Why! Oh why! …is it still PHP
You know that moment when you mention your tech stack at a developer meetup and you see people’s eyebrows raise? Yeah, that’s what happens when I say I still work with PHP daily, especially for my Shopware projects.
It’s been over a decade since I first encountered Shopware 4.2 back in 2014. I was working on a migration project for a mid-sized retailer that was just acquired by a larger company and now they wanted to use SSO for their main website and for their shop customers. Nobody called it SSO back then but it effectively was just another SSO system. At the time, choosing PHP felt natural - it was (and still is) the language powering a huge portion of the web, and Shopware was built on it.
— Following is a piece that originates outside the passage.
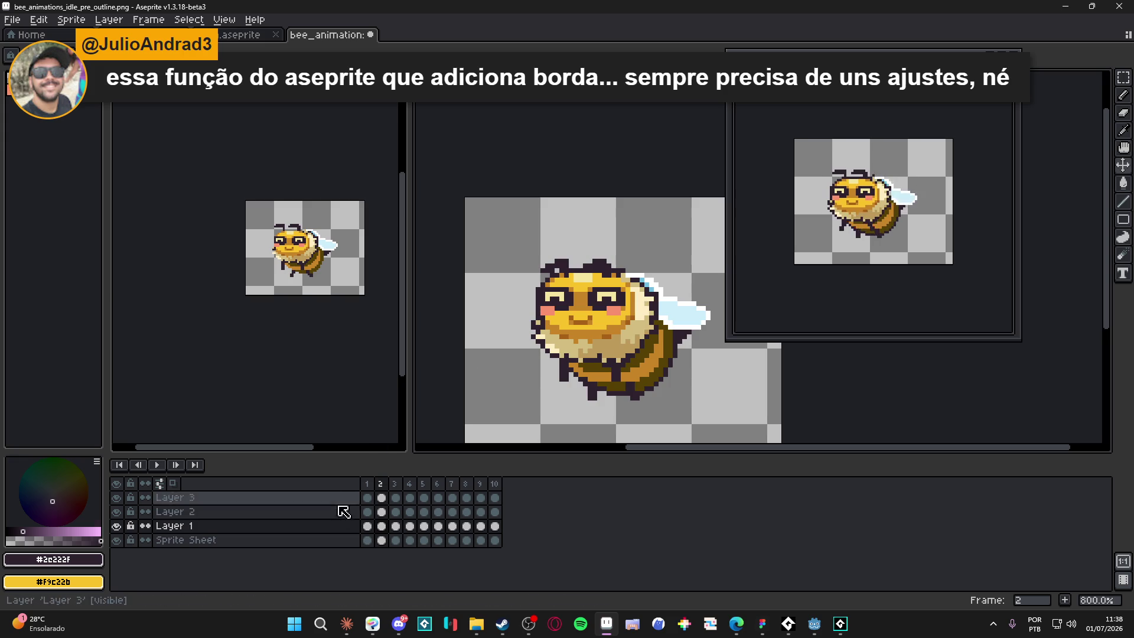
pyautogui.click(397, 526)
Fast forward to today, and I’ve seen PHP evolve from what many considered a “scripting language for simple websites” to a mature ecosystem capable of handling complex enterprise applications. The release of PHP 7 was a game-changer - suddenly we had performance that could compete with other backend languages, plus proper type hinting that made larger codebases manageable.
When it comes to my Shopware work specifically, PHP makes perfect sense for several reasons: First, Shopware itself is a PHP application. While they’ve been gradually modernizing their stack (introducing Symfony components, moving toward a more modular architecture with vue and twig), the core is still PHP. Trying to fight against the grain of the platform you just create unnecessary friction that can be circumvented by just using what is provided and works. Second, the PHP ecosystem around ecommerce is surprisingly rich. From payment gateway integrations to ERP connectors, most services still provide PHP SDKs or have REST APIs that are trivial to consume from PHP. When I need to connect Shopware to a client’s inventory management system or accounting software, I rarely find myself lacking for tools or libraries. Third, and perhaps most importantly for my work, PHP excels at the kind of rapid development and iteration that ecommerce projects often require. When a client needs a custom promotion rule implemented yesterday or a special product display tweaked for a seasonal campaign, PHP’s low ceremony nature lets me get changes deployed quickly without sacrificing maintainability.
Sure, PHP has its quirks. The inconsistent naming conventions in the standard library, the historical baggage from earlier versions, and yes, there are still developers who judge the language based on PHP 5.2 tutorials from 2008. But modern PHP (8.4+ as of this writing) addresses many of these concerns with features like attributes, match expressions, constructor property promotion, and improved type system. Heck we are even on the brink of real multithreading in the core of the language. (crossing my fingers for True Async in PHP 8.6) The reality is that for my specific niche - building and customizing Shopware stores for clients who need reliable, maintainable ecommerce solutions - PHP continues to be the right tool for the job. It’s not about being trendy or using the newest shiny thing; it’s about choosing technology that lets me solve business problems effectively.
And honestly? After all these years, there’s something satisfying about seeing a line of PHP code I wrote in 2015 still chugging along in a production Shopware store, powering transactions and helping businesses grow. Sometimes the old faithful really is the best choice.
Now if you’ll excuse me, I have a custom plugin to update for a client that needs to show pricelist for a subset of his articles.